EHRENFRIEDERSDORF – Greifenstein-Festspiele: GASPARONE am 20.8. 2014 (Werner Häußner)
Fakten, Fakten, Fakten? Mitnichten! Wir stellen uns so wunderschön pragmatisch und materialistisch vor, unsere Einstellungen, Entscheidungen und Handlungen würden nur von klaren Tatsachen bestimmt. Was wir denken und tun, sei doch alles so logisch, so begründbar, so nachvollziehbar. Dass es mit diesem rationalistischen Ideal der menschlichen Psyche nicht weit her ist, macht uns Carl Millöckers Operette „Gasparone“ mit Charme und Witz deutlich: Das ganze Getriebe der Handlung wird von einer bloßen Vorstellung angeworfen und in Gang gehalten: Den Räuber gibt es nicht, er ist ein Phantom, geschickt erfunden, um einen – hier natürlich edlen – Plan so durchzusetzen, dass ihm die Opfer auch noch aus voller Überzeugung zustimmen. Die großen Manipulatoren des unglücklichen 20. Jahrhunderts lassen grüßen. Und die Welt, um Schopenhauer ein wenig persiflierend zu zitieren, ist eben doch Wille und Vorstellung …
„Gasparone“ hat sich im Zuge des Niedergangs der Sparte Operette rar gemacht; die Greifenstein-Festspiele im Erzgebirge gaben ihm wieder einmal seine virtuelle Existenz zurück. Auf der romantischen Felsenbühne bei Ehrenfriedersdorf spielte das Ensemble des Eduard-von-Winterstein-Theaters aus dem nahen Annaberg-Buchholz Millöckers Operette in einem auf Gefälligkeit getrimmten Arrangement des früheren Annaberger Intendanten Hans-Hermann Krug.
Bei der Aufführung sind zugunsten des malerischen Schauplatzes einige Kompromisse zu machen: Das Orchester tönt vom Band, der Dirigent (Dieter Klug) gibt den Sängern aus der ersten Reihe die Einsätze. Deren Stimmen sind verstärkt und klingen manchmal recht aufdringlich aus den Lautsprechern. Das ist vor allem peinlich, wenn stimmliche Defizite damit monströs verstärkt statt durch Raumklang gemildert werden.
Dafür erhält der Zuschauer eine bezaubernde Wald-Atmosphäre, geprägt von den hoch aufragenden Steinformationen, die aussehen, als hätten Riesen ihre Sofakissen aufeinandergestapelt. Die Gebilde, die man etwa auch in Tschechien und in der Gegend um Oybin findet, sind geologisch entstanden, als sich Magma in ältere Gesteinsschichten drückte und erkaltete. Die weicheren Gesteine erodierten, der harte Granit blieb stehen. Die Form der Steine hat die Fantasie seit jeher angeregt und spielt in zahllosen Volkssagen eine Rolle.
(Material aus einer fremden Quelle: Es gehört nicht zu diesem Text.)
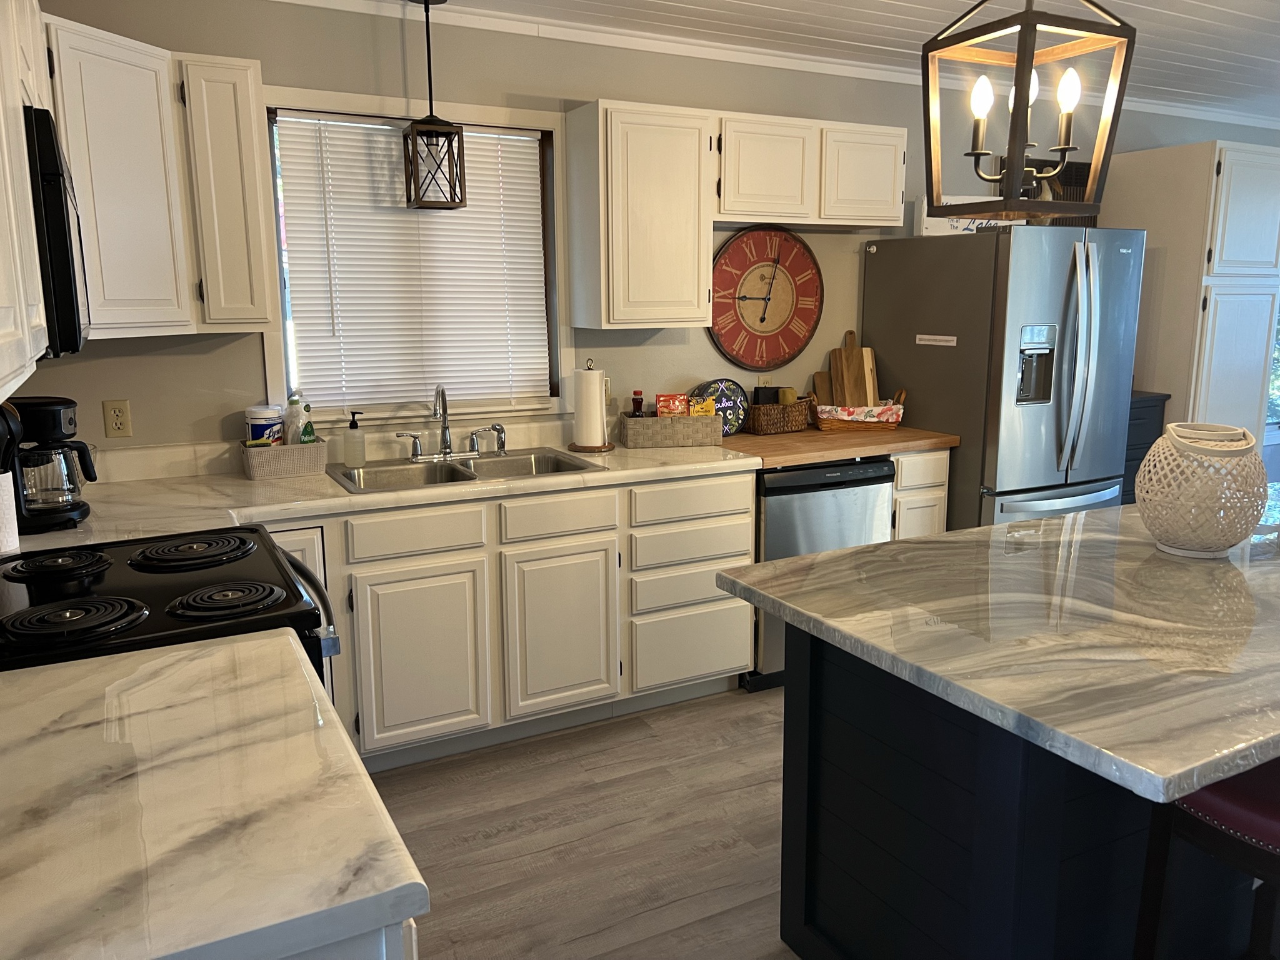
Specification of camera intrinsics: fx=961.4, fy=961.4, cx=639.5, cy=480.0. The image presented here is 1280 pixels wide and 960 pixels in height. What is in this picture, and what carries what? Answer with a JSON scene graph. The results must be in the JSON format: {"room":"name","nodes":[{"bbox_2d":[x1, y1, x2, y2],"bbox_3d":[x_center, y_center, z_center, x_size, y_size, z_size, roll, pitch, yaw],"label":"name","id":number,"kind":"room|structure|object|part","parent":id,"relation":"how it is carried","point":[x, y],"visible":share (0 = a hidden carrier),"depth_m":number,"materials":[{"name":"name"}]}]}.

Bei den Greifensteinen, schon im 19. Jahrhundert als Theaterkulisse genutzt, sitzt man auf dem Gelände eines ehemaligen Steinbruchs und hat die mächtigen Türme, umstanden von Wald, vor seinen Augen. Ein idealer Schauplatz für Schmuggler und Banditen, für Überfälle auf Kutschen und andere nervzehrende Operetten-Katastrophen, der in „Gasparone“ weidlich genutzt wird. Wolfgang Clausnitzer steckt die Schmuggler in schwarze, weite Mäntel, mit denen sie garantiert beim ersten Aufstieg auf einen Saumpfad hängenbleiben würden. Für die Diva, die Gräfin Carlotta, öffnet er die Schatulle des Operetten-Chiques; den Podestá Nasoni wirft er samt seiner Truppe in bunte Uniformen. Viel zu schauen also – genau richtig für ein Publikum nach der Kaffeestunde.
Dem kommt auch das Ensemble entgegen, in dem Jana Büchner eine hübsche, leuchtende Stimme für die Carlotta einsetzt, während Christian Härtig seinen Schlagern wie „Dunkelrote Rosen“ oder „O dass ich doch ein Räuber wäre“ wenig Glanz geben kann. Leander de Marel verkörpert als Nasoni den klassischen Operetten-Komiker und hat die Lacher ebenso auf seiner Seite wie Bettina Corthy-Hildebrandt, die gräfliche Erzieherin Zenobia, für die der Räuber leider kein Lösegeld aussetzt. Alte Operetten-Seligkeit mit all ihren harmlosen Späßen und weniger harmlosen Ärgerlichkeiten also: Glanz und Elend des Genres lassen sich unter den Greifensteinen besichtigen, als lebten die fünfziger Jahre unverdrossen weiter.